The Ulster County Resource Recovery Agency Board is urging The Ulster County Legislature to move away from single-stream recycling and to a dual-stream model that separates paper from glass and plastic as is done in the city of Kingston.
UCRRA officials say single-stream recycling, originally promoted with hopes of getting more residents to recycle by eliminating the need to separate paper and cardboard from plastic and glass items, has actually resulted in more “contamination” of recyclables.
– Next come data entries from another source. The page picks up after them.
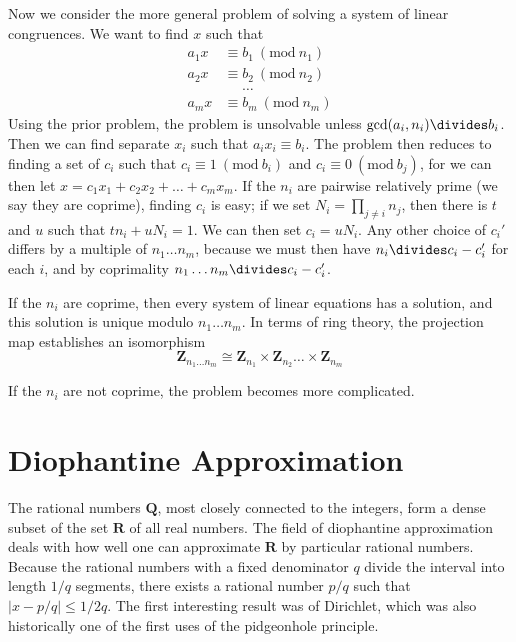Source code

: Now we consider the more general problem of solving a system of linear congruences. We want to find $x$ such that
%
\begin{align*}
    a_1x &\equiv b_1\ (\text{mod}\ n_1)\\
    a_2x &\equiv b_2\ (\text{mod}\ n_2)\\
    &\ \ \ \ \ \ \dots\\
    a_mx &\equiv b_m\ (\text{mod}\ n_m)
\end{align*}
%
Using the prior problem, the problem is unsolvable unless $\gcd(a_i, n_i) \divides b_i$. Then we can find separate $x_i$ such that $a_ix_i \equiv b_i$. The problem then reduces to finding a set of $c_i$ such that $c_i \equiv 1\ (\text{mod}\ b_i)$ and $c_i \equiv 0\ (\text{mod}\ b_j)$, for we can then let $x = c_1 x_1 + c_2 x_2 + \dots + c_m x_m$. If the $n_i$ are pairwise relatively prime (we say they are coprime), finding $c_i$ is easy; if we set $N_i = \prod_{j \neq i} n_j$, then there is $t$ and $u$ such that $tn_i + uN_i = 1$. We can then set $c_i = uN_i$. Any other choice of $c_i'$ differs by a multiple of $n_1 \dots n_m$, because we must then have $n_i \divides c_i - c_i'$ for each $i$, and by coprimality $n_1 \dots n_m \divides c_i - c_i'$.

\begin{theorem}
    If the $n_i$ are coprime, then every system of linear equations has a solution, and this solution is unique modulo $n_1 \dots n_m$. In terms of ring theory, the projection map establishes an isomorphism
    \[ \mathbf{Z}_{n_1 \dots n_m} \cong \mathbf{Z}_{n_1} \times \mathbf{Z}_{n_2} \dots \times \mathbf{Z}_{n_m} \]
\end{theorem}

If the $n_i$ are not coprime, the problem becomes more complicated.

\chapter{Diophantine Approximation}

The rational numbers $\mathbf{Q}$, most closely connected to the integers, form a dense subset of the set $\mathbf{R}$ of all real numbers. The field of diophantine approximation deals with how well one can approximate $\mathbf{R}$ by particular rational numbers. Because the rational numbers with a fixed denominator $q$ divide the interval into length $1/q$ segments, there exists a rational number $p/q$ such that $|x - p/q| \leq 1/2q$. The first interesting result was of Dirichlet, which was also historically one of the first uses of the pidgeonhole principle.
And they say that makes them less marketable and results in more items ending up in the regular trash.
Board Member Tom Kacandes said he wants to draft a letter to the County Legislature asking them to pass a law to eliminate single-stream recycling which he billed a “totally unproductive exercise.”
“There’s excess trucking and expense for the agency,” he said. “This method has been thoroughly tried and failed in jurisdiction after jurisdiction.”
Kacandes said he wants to change the law governing private garbage haulers who pick up and residences and businesses outside of the city of Kingston to separate cardboard from plastic and glass items.
He said that’s not out of reach for these companies as they could handle route management to run a dedicated recycling truck that separates cardboard and paper from glass and plastic instead of running mixed recycling and garbage trucks.
“Let’s stop playing around, crapping around,” Kacandes said.
Angelina Brandt, the agency’s director of sustainability, said single-stream leads to a very high contamination rate with 20 percent or more of items coming into RRA facilities being contaminated to a level that can’t be sorted out.
“We see some single stream going into the trash being bagged with other garbage,” Brandt said at a recent RRA meeting. And she said this could be only the tip of the iceberg as less than 20 percent of the recycling in Ulster County passes through the facility.
She admitted they are subject to the discretion of what private haulers who pick up at homes and businesses are reporting.
Charles Whittaker, the RRA’s director of operations and compliance, said he’s seen garden hoses and even kiddie pools ending up on the floor of the recycling facility. “We know there’s a lot of contamination and it ends up at the transfer station or the incinerator.” Whittaker said the private haulers have a whole different agenda.
Board member Charles Landi noted that automated trucks used in single-stream recycling allow private haulers to do 1000 houses a day, up from a few hundred a day in years past.
Board Member Kathie Beinkafner suggested that perhaps private haulers could take the recycling they pick up to town transfer stations.
But Whittaker said that can’t happen as New York state Department of Environmental Conservation laws limit town transfer stations to residential use. “Residents have their place to go and haulers have their place to go,” Whittaker said. “That’s the way the system was designed 30 years ago.” He said back then the county provided towns with $40,000 to build drop centers along with $500,000 to close their landfills. And that still leaves the agency in debt.
Ulster County Legislator Manna Jo Greene, who attended the virtual meeting said she believes single-stream recycling presents a problem in marketing the material.
Greene who represents the towns of Marbletown and Rosendale in the Legislature’s District 1 is no stranger to the RRA as she worked there as he agency’s Recycling Coordinator from 1990-2000 and presently serves as Clearwater Sloop’s Environmental Action Director.
“The way to market material is quality, quality, we learned that 30 years ago,” she said. “Someone along the way said we didn’t have to dual-stream. If we don’t have to separate paper and cans we’ll get higher participation.” But this results in things like spaghetti sauce getting on the newspaper, she said.
An effective dual-stream system will help the agency process waste in a cost-effective way in a system that’s really designed for dual-stream, Greene said.
She said the town transfer stations do the best job of separating things in the recycling stream that don’t belong together.
She pointed to the Marbletown Town Transfer Station, which once even went so far as to separate glass by color into green, amber and clear glass. Glass can present a problem as it gets crushed in trucks and the little fragments can damage the machinery.
“Keeping it separate allows us to market it,” Greene said. “It’s marketable if it’s a pure product.”